Life for the typical college student is often synonymous with stress. However, in the midst of balancing academics, work and a social life, SMU sophomore Jacqui Jacoby has discovered how to achieve a state of relaxation most college students would envy.
For over a year, Jacoby has been hanging out – literally – in her hammock for some much-needed leisure time. A few days each week, you can find Jacoby reading a book, listening to music or napping while suspended between two trees behind Clements Hall, enjoying her shady paradise.
“The rocking motion mixed with being outside and the sunshine, it’s like complete relaxation,” said Jacoby. “Afterward, I literally feel a difference in my muscles and my joints. My whole body is completely relaxed.”
Hammocks are available in a variety of colors and styles, and can range in price from a mere $20 to thousands of dollars. At SMU, students can be spotted swinging between trees near Clements Hall, under their lofted dorm beds and between the pillars of sorority houses. Students at other universities are also in on the trend. One California campus has even installed hammocks in the quad.
There is no official policy for hammocks on SMU’s campus, according to the university’s manager of grounds services, Ann Allen. But Allen said that officials are aware that students are hammocking around campus.

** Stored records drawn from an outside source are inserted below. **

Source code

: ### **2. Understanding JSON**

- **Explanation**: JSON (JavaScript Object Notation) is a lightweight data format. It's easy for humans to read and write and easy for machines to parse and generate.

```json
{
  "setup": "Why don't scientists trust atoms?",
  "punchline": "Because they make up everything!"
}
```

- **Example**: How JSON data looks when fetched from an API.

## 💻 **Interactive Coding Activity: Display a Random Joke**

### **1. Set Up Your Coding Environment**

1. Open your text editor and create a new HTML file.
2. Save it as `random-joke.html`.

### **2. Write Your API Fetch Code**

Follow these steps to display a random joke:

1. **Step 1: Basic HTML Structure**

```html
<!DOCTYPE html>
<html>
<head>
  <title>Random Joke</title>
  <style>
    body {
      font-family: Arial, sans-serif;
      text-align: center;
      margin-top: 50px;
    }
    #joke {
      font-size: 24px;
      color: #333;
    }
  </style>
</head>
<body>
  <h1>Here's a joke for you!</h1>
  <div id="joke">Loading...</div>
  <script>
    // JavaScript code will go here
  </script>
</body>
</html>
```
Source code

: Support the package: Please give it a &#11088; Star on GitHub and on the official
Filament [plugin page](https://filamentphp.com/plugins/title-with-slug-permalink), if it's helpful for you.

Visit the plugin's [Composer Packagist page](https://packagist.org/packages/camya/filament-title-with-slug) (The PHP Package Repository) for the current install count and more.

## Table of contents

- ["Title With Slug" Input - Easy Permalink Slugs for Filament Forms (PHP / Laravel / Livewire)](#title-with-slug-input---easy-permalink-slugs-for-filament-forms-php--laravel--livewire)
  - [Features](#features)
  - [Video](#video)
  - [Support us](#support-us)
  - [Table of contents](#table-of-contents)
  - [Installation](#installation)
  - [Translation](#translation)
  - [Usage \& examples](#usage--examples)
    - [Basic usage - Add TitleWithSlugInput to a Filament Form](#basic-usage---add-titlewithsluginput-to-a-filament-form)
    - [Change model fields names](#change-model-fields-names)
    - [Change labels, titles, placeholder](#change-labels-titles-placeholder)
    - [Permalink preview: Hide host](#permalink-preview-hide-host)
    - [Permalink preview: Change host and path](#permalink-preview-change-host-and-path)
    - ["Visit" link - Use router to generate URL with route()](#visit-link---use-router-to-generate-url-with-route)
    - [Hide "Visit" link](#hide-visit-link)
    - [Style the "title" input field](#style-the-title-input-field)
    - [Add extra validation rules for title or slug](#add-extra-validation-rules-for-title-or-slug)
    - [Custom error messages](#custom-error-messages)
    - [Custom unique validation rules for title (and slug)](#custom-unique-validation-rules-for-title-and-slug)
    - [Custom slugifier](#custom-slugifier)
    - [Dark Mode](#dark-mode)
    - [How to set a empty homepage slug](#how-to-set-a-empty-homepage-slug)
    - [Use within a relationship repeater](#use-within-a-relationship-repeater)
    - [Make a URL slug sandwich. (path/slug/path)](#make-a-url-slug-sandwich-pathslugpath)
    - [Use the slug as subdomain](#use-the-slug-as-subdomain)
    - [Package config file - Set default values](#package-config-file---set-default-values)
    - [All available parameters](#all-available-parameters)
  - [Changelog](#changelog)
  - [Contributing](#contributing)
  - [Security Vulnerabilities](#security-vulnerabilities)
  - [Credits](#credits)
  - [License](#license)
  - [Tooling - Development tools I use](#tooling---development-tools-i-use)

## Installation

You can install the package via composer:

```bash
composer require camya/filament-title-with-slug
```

Since she started using a hammock two years ago, senior Kenna Rood has found that studying in her hammock often gives her a much-needed rest break.
“A hammock is the best place to get class reading done, as long as you don’t mind interrupting it with a little nap that is bound to happen,” she said.
Co-author of Current Biology Michel Muhlethaler performed a 2011 study on hammocks, sleep and brainwaves and found that hammock users experienced various health benefits.
According to Muhlethaler’s findings, the rocking movements of a hammock synchronize brain waves, leading to a deeper sleep. This deep sleep leads to an improved mood – similar to the happiness Rood refers to after she uses her hammock. A sharper mental performance and better memory can also result from deeper sleep.
Muhlethaler also includes a faster sleep onset and possible cure for insomnia among the benefits of using a hammock.
The University of California, Davis embraces its students’ enthusiasm for hammocks. As a part of the university’s Health Happens Here initiative funded by The California Endowment $50,000 grant, about a dozen free-standing hammocks have been installed in the university’s Quad.
Junior Addie Green of UC Davis believes that the hammocks have been a positive addition to the campus.
“There are always kids using them,” wrote Green in an email. “Most of the time on their phones or reading, but using it as a way to relax.”
Hammocking does not come without a few caveats, however.
Hammock assembly can be a problem for hammockers, especially those with little time on their hands. Jacoby explains that setting up her hammock can be a time consuming process.
“It’s kind of a big set up so if I only have 30 minutes I won’t do it,” she said.
It takes Jacoby 20 minutes to walk to her favorite spot and hang up her hammock. She usually reserves her hammocking for times where she has a few hours to spare.
Finding the right hammock can also be a difficult process. With so many different hammock brands and styles available at a range of prices, choosing the perfect hammock may be a lengthy process.
For junior Juan Pablo Pressier, a quality hammock is worth a higher price. Pressier chose to invest in a double nest Eagles Nest Outfitters (ENO) hammock and tree straps, costing him about $100.
Although on the pricey side, Pressier’s hammock decision was based on practicality and quality. Able to hold two people, the double nest hammock was more useful for Pressier, who enjoys hammocking with friends. Additionally, ENO hammocks are extremely well known in the hammock industry for their top-of-the-line quality.
Jacoby, familiar with ENO hammock’s quality but looking to spend less, researched different types of hammocks before settling on a Grand Trunk hammock – just $21 from Amazon. However, Jacoby admits she may have sacrificed the quality of her hammock for a cheaper price.
“ENO does it better. Mine was cheap,” she said.